Activité A | D'après le texte sur la vente à la sauvette, quel est le montant de l'amende encourue par une personne qui vend depuis le domaine public communal sans autorisation préalable ?

Texte de lecture |
⚖ Juridique : Repression de la vente à la sauvette par les communes
Publié le 3 Août 2018
Les ventes illégales depuis le domaine public communal ont tendance à se développer considérablement, notamment dans les centres urbains. Le législateur avait donc créé un délit, dit « de vente à la sauvette ».
Pour être constitué, ce délit suppose que le maire édicte au préalable un arrêté qui réglemente la vente ambulante. Le maire peut également saisir la DGCCRF (direction générale de la Concurrence, de la consommation et de la répression des fraudes) lorsqu’il constate des ventes illégales sur un autre domaine public.
Le maire doit autoriser au préalable toute occupation du domaine public communal
Toute personne qui propose à la vente des biens ou des services depuis le domaine public communal doit disposer d’une autorisation. En effet, « nul ne peut, sans disposer d'un titre l'y habilitant, occuper une dépendance du domaine public » (art. L. 2122-1, code général de la propriété des personnes publiques, CGPPP). Cette occupation doit être temporaire, précaire et révocable (L. 2122-2, et suivants, CGPPP). Le maire peut autoriser l’occupation du domaine public sous forme d’arrêté ou de convention (R. 2122-1, CGPPP). Rappelons que cette occupation donne lieu au paiement d'une redevance, sauf dérogations. Cette redevance tient compte « des avantages de toute nature procurés au titulaire de l'autorisation » (art. L. 2125-1 et suivants, CGPPP).
Dès lors, un commerçant ou toute personne qui utiliserait le domaine public communal pour exercer une activité de vente sans disposer d’une autorisation préalable s’expose à une amende de 1 500 euros. En effet, « seront punis d'amende prévue pour les contraventions de la 5ème classe ceux qui : (...) 3° sans autorisation préalable et d'une façon non conforme à la destination du domaine public routier, auront occupé tout ou partie de ce domaine ou de ses dépendances » (art. R. 116-2, code de la voirie routière ; art. 131-13 code pénal). Les policiers municipaux peuvent constater cette infraction (art. L. 116-2, code de la voirie routière).

Liste de relevés |
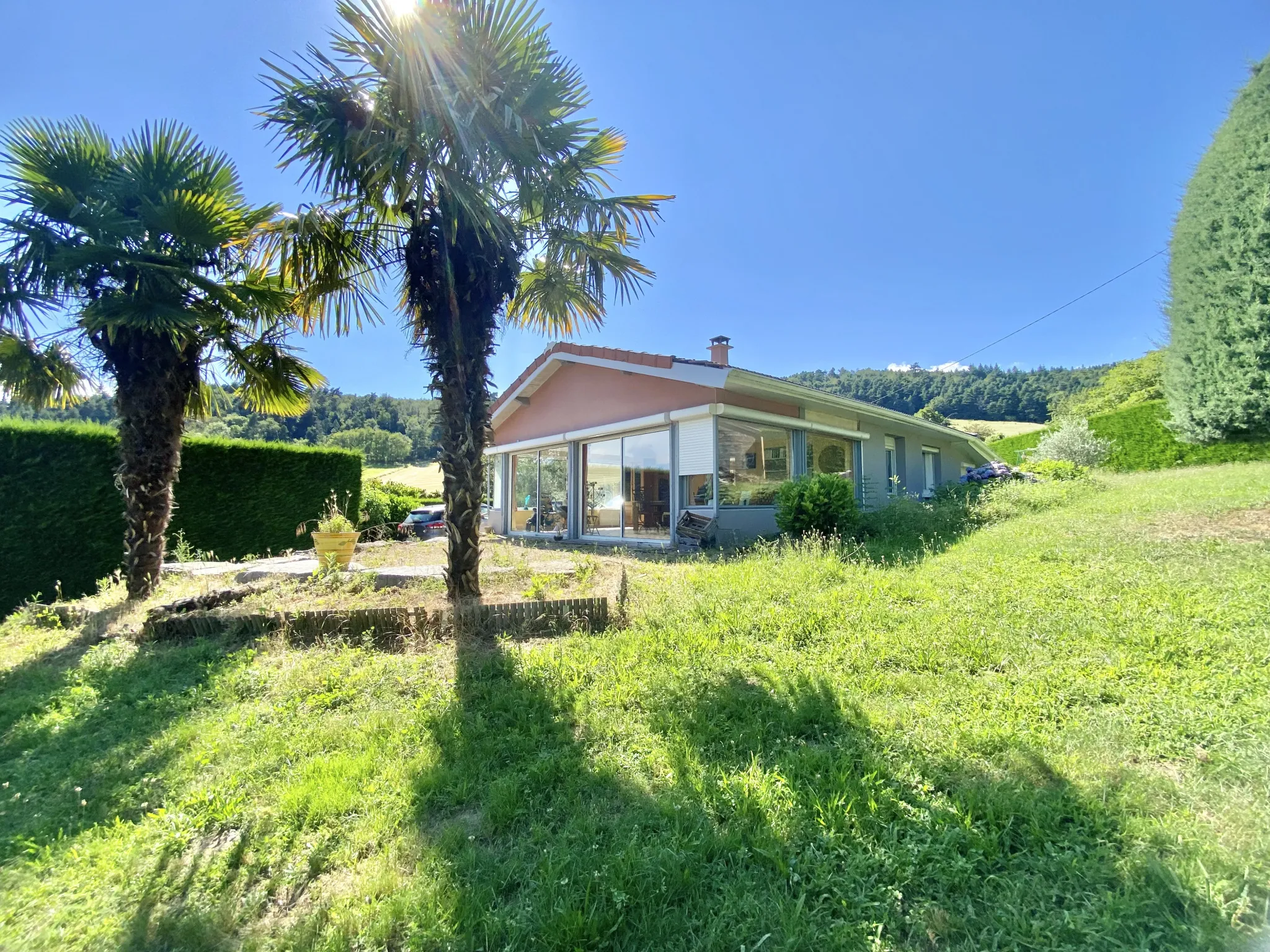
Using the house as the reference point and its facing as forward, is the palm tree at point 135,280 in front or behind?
in front

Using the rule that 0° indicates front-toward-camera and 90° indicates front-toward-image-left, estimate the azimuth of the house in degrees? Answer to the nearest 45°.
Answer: approximately 45°

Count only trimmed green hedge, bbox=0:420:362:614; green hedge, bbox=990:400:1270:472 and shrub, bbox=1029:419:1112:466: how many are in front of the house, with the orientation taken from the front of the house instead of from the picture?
1

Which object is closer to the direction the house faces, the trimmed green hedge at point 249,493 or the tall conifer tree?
the trimmed green hedge

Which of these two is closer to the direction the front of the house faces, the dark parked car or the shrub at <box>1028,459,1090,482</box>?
the dark parked car

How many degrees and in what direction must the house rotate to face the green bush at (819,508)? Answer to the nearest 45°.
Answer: approximately 90° to its left

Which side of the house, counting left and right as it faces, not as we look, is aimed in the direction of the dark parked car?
right

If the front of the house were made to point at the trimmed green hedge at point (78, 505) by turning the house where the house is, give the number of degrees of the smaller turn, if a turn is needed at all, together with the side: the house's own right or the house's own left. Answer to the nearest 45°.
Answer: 0° — it already faces it

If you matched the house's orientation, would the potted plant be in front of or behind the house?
in front

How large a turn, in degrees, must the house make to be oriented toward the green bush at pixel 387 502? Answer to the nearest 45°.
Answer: approximately 90° to its right

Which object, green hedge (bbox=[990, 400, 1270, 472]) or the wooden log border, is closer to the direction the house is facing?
the wooden log border
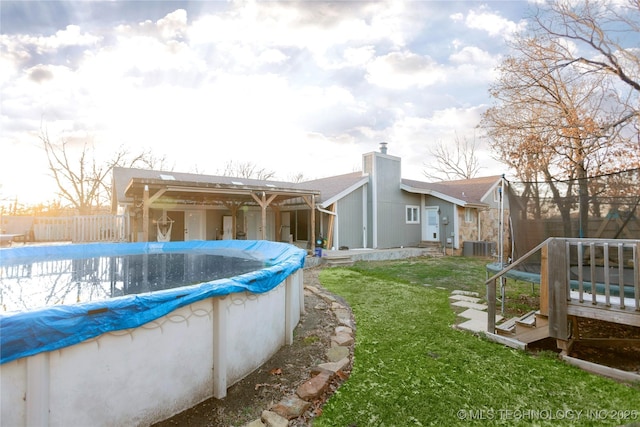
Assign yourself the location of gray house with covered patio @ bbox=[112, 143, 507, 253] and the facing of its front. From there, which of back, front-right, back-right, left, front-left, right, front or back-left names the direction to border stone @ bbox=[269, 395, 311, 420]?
back

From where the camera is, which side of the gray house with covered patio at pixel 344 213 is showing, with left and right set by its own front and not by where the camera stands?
back

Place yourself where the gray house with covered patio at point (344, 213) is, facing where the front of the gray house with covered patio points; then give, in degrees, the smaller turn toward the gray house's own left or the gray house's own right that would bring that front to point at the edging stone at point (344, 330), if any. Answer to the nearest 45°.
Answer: approximately 180°

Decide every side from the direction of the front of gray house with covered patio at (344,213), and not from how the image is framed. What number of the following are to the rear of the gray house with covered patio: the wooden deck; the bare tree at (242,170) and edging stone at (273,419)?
2

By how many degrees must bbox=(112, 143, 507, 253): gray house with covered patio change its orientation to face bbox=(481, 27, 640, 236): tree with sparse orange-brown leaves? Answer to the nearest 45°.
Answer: approximately 135° to its right

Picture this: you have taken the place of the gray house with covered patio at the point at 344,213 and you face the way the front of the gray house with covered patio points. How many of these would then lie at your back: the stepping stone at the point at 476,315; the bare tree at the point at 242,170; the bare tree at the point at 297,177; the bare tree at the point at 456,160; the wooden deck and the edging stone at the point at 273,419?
3

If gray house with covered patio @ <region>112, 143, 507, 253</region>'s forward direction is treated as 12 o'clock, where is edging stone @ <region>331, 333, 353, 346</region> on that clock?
The edging stone is roughly at 6 o'clock from the gray house with covered patio.
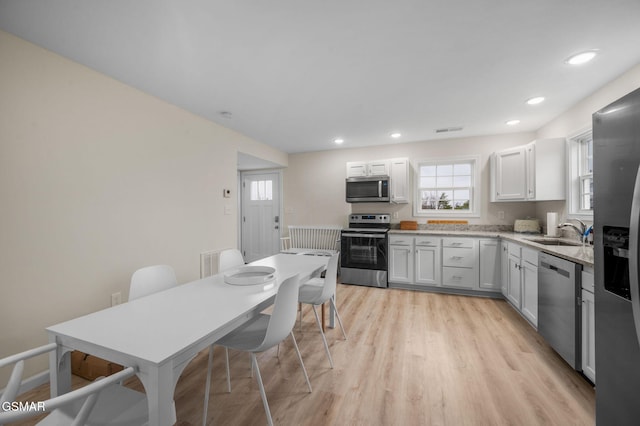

Activité B | Renvoyez toutes les lignes de la liste qui contiennent le mot « approximately ».

Réponse A | Une amende de 1 500 euros.

Réponse B |
Answer: approximately 45°
Answer: approximately 90° to its left
Answer: approximately 90° to its right
Answer: approximately 180°
Answer: approximately 135° to its right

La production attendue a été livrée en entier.